The Mukhyamantri Chiranjeevi Swasthya Bima Yojana is launched by the Rajasthan state government to offer cashless yearly medical insurance to the families belonging to the economically weaker sections of the society. This scheme covers a large sector of diseases, including COVID-19 and black fungus and will cover all expenses up to Rs. 5 lakhs. The families who have registered for this scheme need to pay a premium of Rs. 850 annually and can easily avail the benefits of the scheme by doing that.
Who can benefit from it?
From contractual workers to low and marginal farmers, many people belong to the below poverty line, all of whom can register under this scheme.
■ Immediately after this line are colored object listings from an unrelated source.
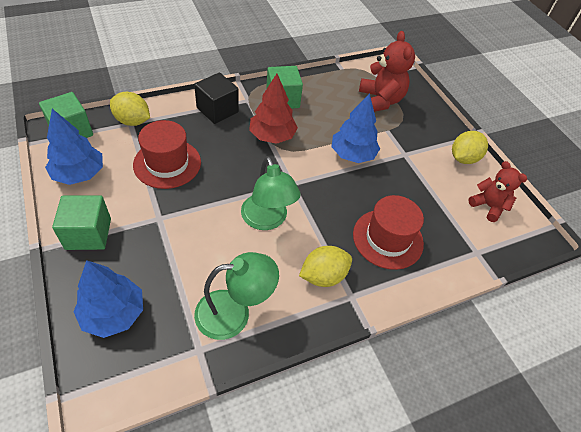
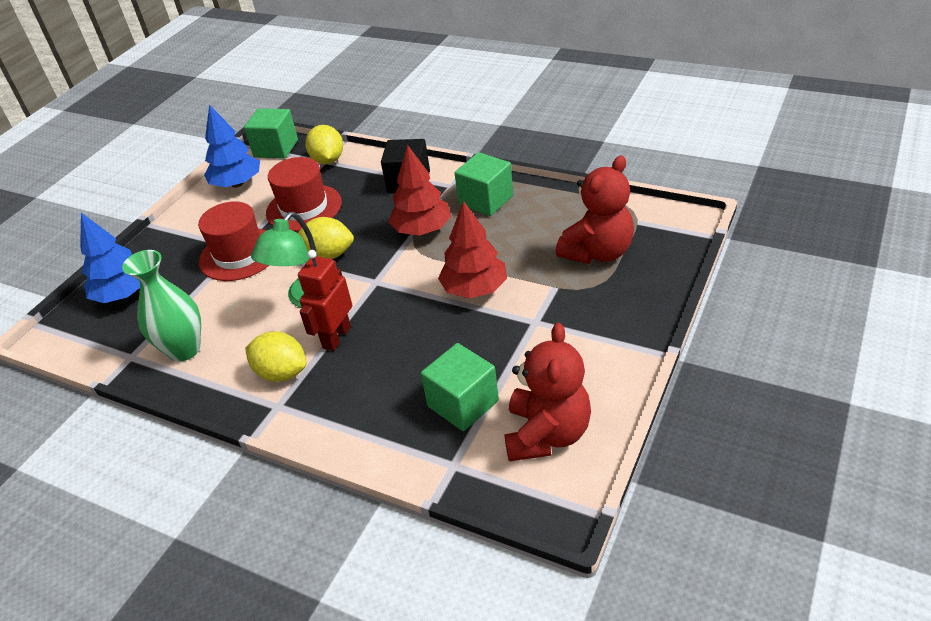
camera: 60 degrees right, 10 degrees down
green cube [52,195,111,250] -> green cube moved to [421,343,499,431]
green lamp [194,252,279,340] -> green vase [122,250,201,361]
blue tree [331,93,380,163] -> red tree [438,201,507,298]
red hat [353,195,424,270] -> red hat moved to [198,201,269,281]
yellow lemon [452,131,488,164] -> yellow lemon moved to [298,217,354,259]
red teddy bear [468,161,527,222] -> red teddy bear [504,323,591,461], size x1.53
none -> red robot [298,250,352,351]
Along with them, the NFSA Cardholders, SECC beneficiaries, and the families belonging to the COVID-19 ex gratia list can easily opt for this scheme by following the simple steps of registration.
Details about the scheme:
● One can easily register for the scheme by visiting the nearest camp or applying online and submitting the necessary documents.
● The individuals who have applied for this scheme can get the treatment facilities from 756 government-run hospitals and 450 private ones affiliated with the scheme.
● The scheme covers more than 1576 medical tests of different diseases and all types of treatment procedures needed for treating a certain disease.
● From the medical expenses of 5 days before hospitalization to 15 days after the discharge, all of it will be thoroughly covered by this scheme.
What are the terms and conditions of the scheme?
● A candidate needs to submit supportive documents to prove their permanent residency in Rajasthan to avail the benefits of the scheme.
● If a beneficiary faces an issue with the hospital or treatment procedure, they do have the option to lodge a complaint in the helpline centre set up by the state government for handling such issues 24/7.
● None of the enlisted hospitals has the right to charge anything from the patients who are availing this scheme, and even if they do, it is mandatory to refund it as soon as possible.
Conclusion
While both schemes are similar in many aspects, each has its list of advantages and complexities. Hence, an individual can choose the one that seems to suit his requirements and use it to the fullest potential.